Figure 2: Relative runtime comparison on SVHN using SSL VAE with Wide ResNet 28 CNN architecture. Any y-axis value below 1.0 would indicate the method is faster than V100 at that batchsize. Reporting average runtime over 5 complete epochs (discarding the runtime of the first epoch since it always has overhead). Any missing data indicates "out of memory" occurred at that batch size. Reported TFLOPS are for float32 operations.

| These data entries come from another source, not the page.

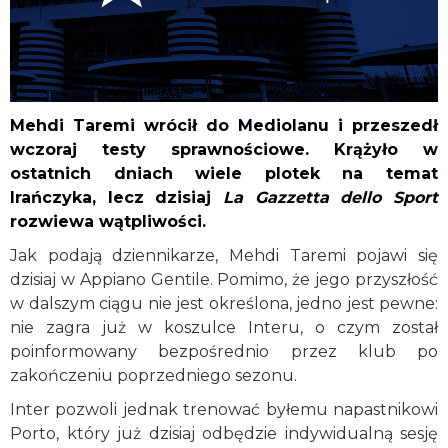
Mehdi Taremi wrócił do Mediolanu i przeszedł
wczoraj testy sprawnościowe. Krążyło w
ostatnich dniach wiele plotek na temat
Irańczyka, lecz dzisiaj
La Gazzetta dello Sport
rozwiewa wątpliwości.
Jak podają dziennikarze, Mehdi Taremi pojawi się
dzisiaj w Appiano Gentile. Pomimo, że jego przyszłość
w dalszym ciągu nie jest określona, jedno jest pewne:
nie zagra już w koszulce Interu, o czym został
poinformowany bezpośrednio przez klub po
zakończeniu poprzedniego sezonu.
Inter pozwoli jednak trenować byłemu napastnikowi
Porto, który już dzisiaj odbędzie indywidualną sesję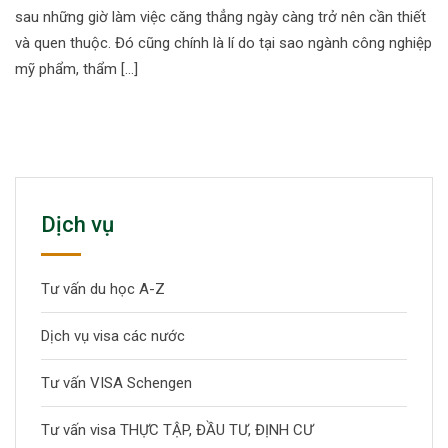
sau những giờ làm việc căng thẳng ngày càng trở nên cần thiết
và quen thuộc. Đó cũng chính là lí do tại sao ngành công nghiệp
mỹ phẩm, thẩm […]
Dịch vụ
Tư vấn du học A-Z
Dịch vụ visa các nước
Tư vấn VISA Schengen
Tư vấn visa THỰC TẬP, ĐẦU TƯ, ĐỊNH CƯ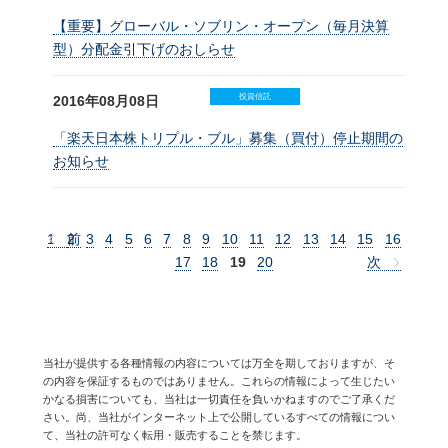
【重要】グローバル・ソブリン・オープン（毎月決算
型）分配金引下げのおしらせ
投資信託
2016年08月08日
「楽天日本株トリプル・ブル」募集（買付）停止期間の
お知らせ
1
2
前
3
4
5
6
7
8
9
10
11
12
13
14
15
16
17
18
19
20
次
当社が提供する各種情報の内容については万全を期しておりますが、そ
の内容を保証するものではありません。これらの情報によって生じたい
かなる損害についても、当社は一切責任を負いかねますのでご了承くだ
さい。尚、当社がインターネット上で公開しているすべての情報につい
て、当社の許可なく転用・販売することを禁じます。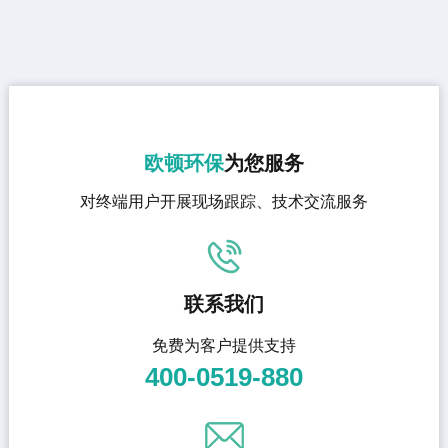
欧顿环保
为您服务
对终端用户开展现场跟踪、技术交流服务
联系我们
免费为客户提供支持
400-0519-880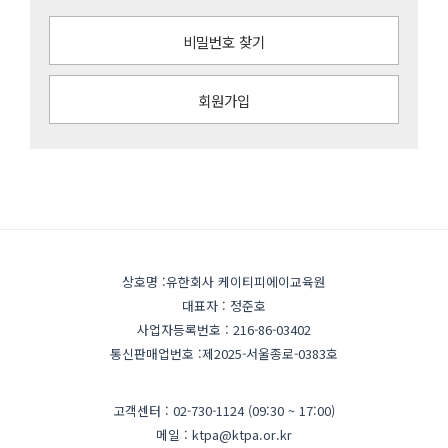
비밀번호 찾기
회원가입
상호명 :유한회사 케이티피에이교육원
대표자 : 정준호
사업자등록번호 : 216-86-03402
통신판매업번호 :제2025-서울종로-0383호
고객센터 : 02-730-1124 (09:30 ~ 17:00)
메일 : ktpa@ktpa.or.kr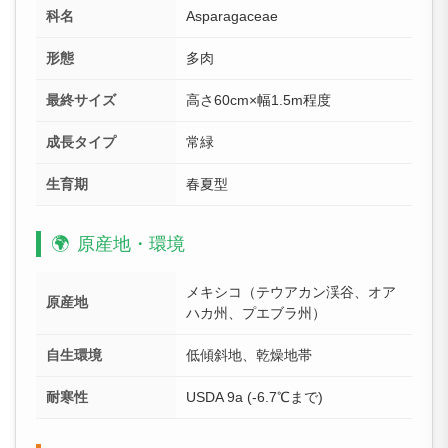
科名
Asparagaceae
形態
多肉
最終サイズ
高さ60cm×幅1.5m程度
成長タイプ
常緑
生育期
春夏型
🌍
原産地・環境
メキシコ（テウアカン渓谷、オア
原産地
ハカ州、プエブラ州）
自生環境
低傾斜地、乾燥地帯
耐寒性
USDA 9a (-6.7℃まで)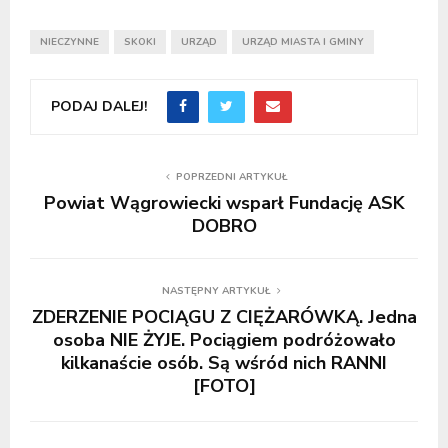
NIECZYNNE
SKOKI
URZĄD
URZĄD MIASTA I GMINY
PODAJ DALEJ!
POPRZEDNI ARTYKUŁ
Powiat Wągrowiecki wsparł Fundację ASK
DOBRO
NASTĘPNY ARTYKUŁ
ZDERZENIE POCIĄGU Z CIĘŻARÓWKĄ. Jedna
osoba NIE ŻYJE. Pociągiem podróżowało
kilkanaście osób. Są wśród nich RANNI
[FOTO]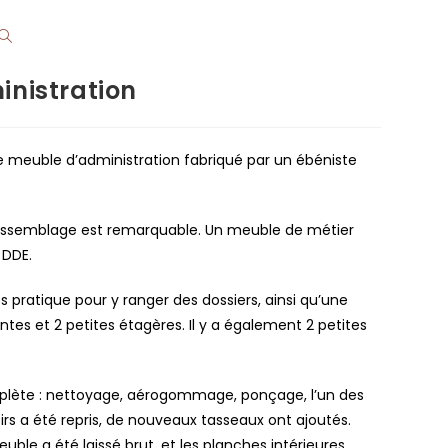
nistration
e meuble d’administration fabriqué par un ébéniste
’assemblage est remarquable. Un meuble de métier
 DDE.
rès pratique pour y ranger des dossiers, ainsi qu’une
ntes et 2 petites étagères. Il y a également 2 petites
plète : nettoyage, aérogommage, ponçage, l’un des
irs a été repris, de nouveaux tasseaux ont ajoutés.
uble a été laissé brut, et les planches intérieures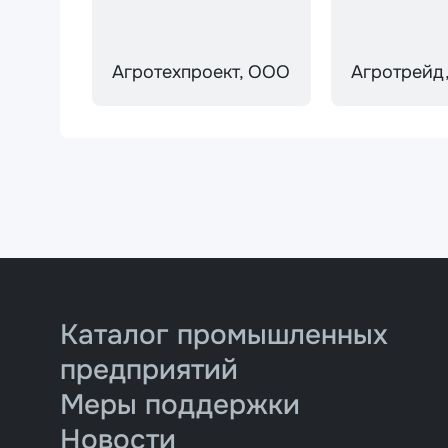
Агротехпроект, ООО
Агротрейд
Каталог промышленных
предприятий
Меры поддержки
Новости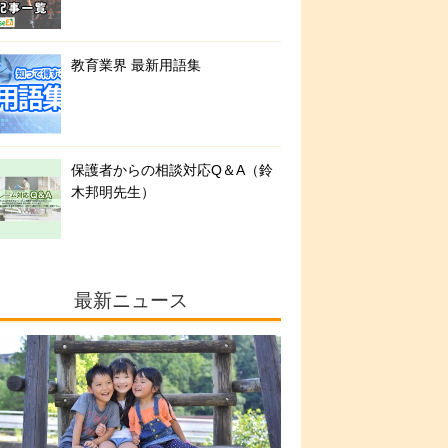
教育業界 最新用語集
保護者からの相談対応Q＆A（鈴
木邦明先生）
最新ニュース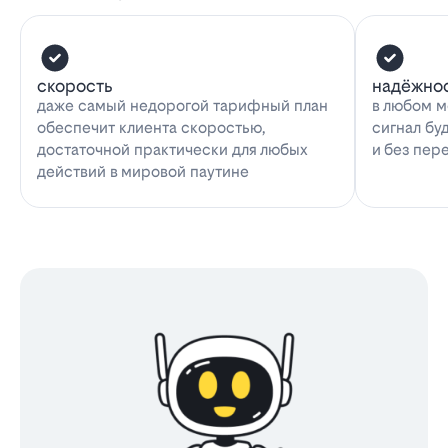
скорость
надёжно
даже самый недорогой тарифный план
в любом м
обеспечит клиента скоростью,
сигнал бу
достаточной практически для любых
и без пер
действий в мировой паутине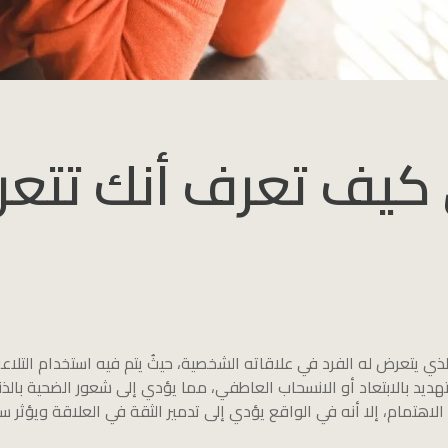
ي كيف تعرف أنك تتع
ي يتعرض له الفرد في علاقاته الشخصية، حيثُ يتم فيه استخدام التلاعب 
لتهديد بالابتعاد أو الانسحاب العاطفي، مما يؤدي إلى شعور الضحية با
 الاهتمام، إلا أنه في الواقع يؤدي إلى تدمير الثقة في العلاقة ويؤثر سل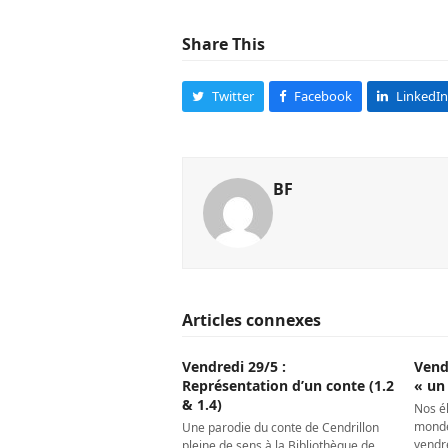
Share This
Twitter
Facebook
LinkedIn
BF
Articles connexes
Vendredi 29/5 :
Vend
Représentation d’un conte (1.2
« un 
& 1.4)
Nos él
monde
Une parodie du conte de Cendrillon
vendr
pleine de sens à la Bibliothèque de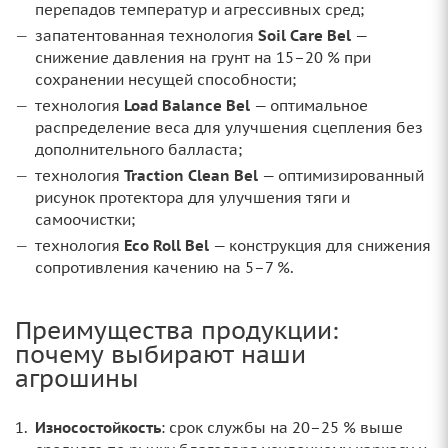
перепадов температур и агрессивных сред;
запатентованная технология
Soil Care Bel
—
снижение давления на грунт на 15–20 % при
сохранении несущей способности;
технология
Load Balance Bel
— оптимальное
распределение веса для улучшения сцепления без
дополнительного балласта;
технология
Traction Clean Bel
— оптимизированный
рисунок протектора для улучшения тяги и
самоочистки;
технология
Eco Roll Bel
— конструкция для снижения
сопротивления качению на 5–7 %.
Преимущества продукции:
почему выбирают наши
агрошины
Износостойкость
: срок службы на 20–25 % выше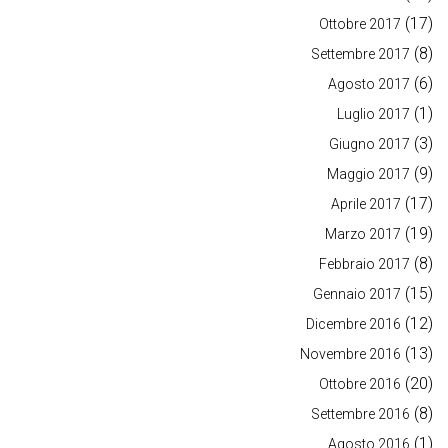
(17)
Ottobre 2017
(8)
Settembre 2017
(6)
Agosto 2017
(1)
Luglio 2017
(3)
Giugno 2017
(9)
Maggio 2017
(17)
Aprile 2017
(19)
Marzo 2017
(8)
Febbraio 2017
(15)
Gennaio 2017
(12)
Dicembre 2016
(13)
Novembre 2016
(20)
Ottobre 2016
(8)
Settembre 2016
(1)
Agosto 2016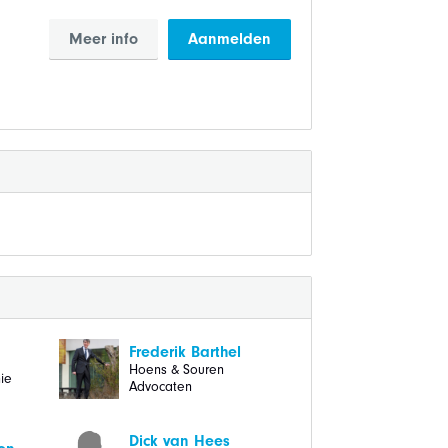
Meer info
Aanmelden
Frederik Barthel
Hoens & Souren
ie
Advocaten
Dick van Hees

GPU memory usage vs batch size

Figure 3: GPU memory consumption on SVHN using SSL VAE with Wide ResNet 28 CNN architecture. Averaged over 5 epochs (we observed very little fluctuation after 1 epoch). Any missing data indicates "out of memory" occurred at that batch size. Trained using gradient descent in Tensorflow with gpu memory growth enabled.

CPU memory usage vs batch size

Figure 4: CPU memory consumption on SVHN using SSL VAE with Wide ResNet 28 CNN architecture. Averaged over 5 epochs (we observed very little fluctuation after 1 epoch). Any missing data indicates "out of memory" occurred at that batch size. Trained using gradient descent in Tensorflow with gpu memory growth enabled.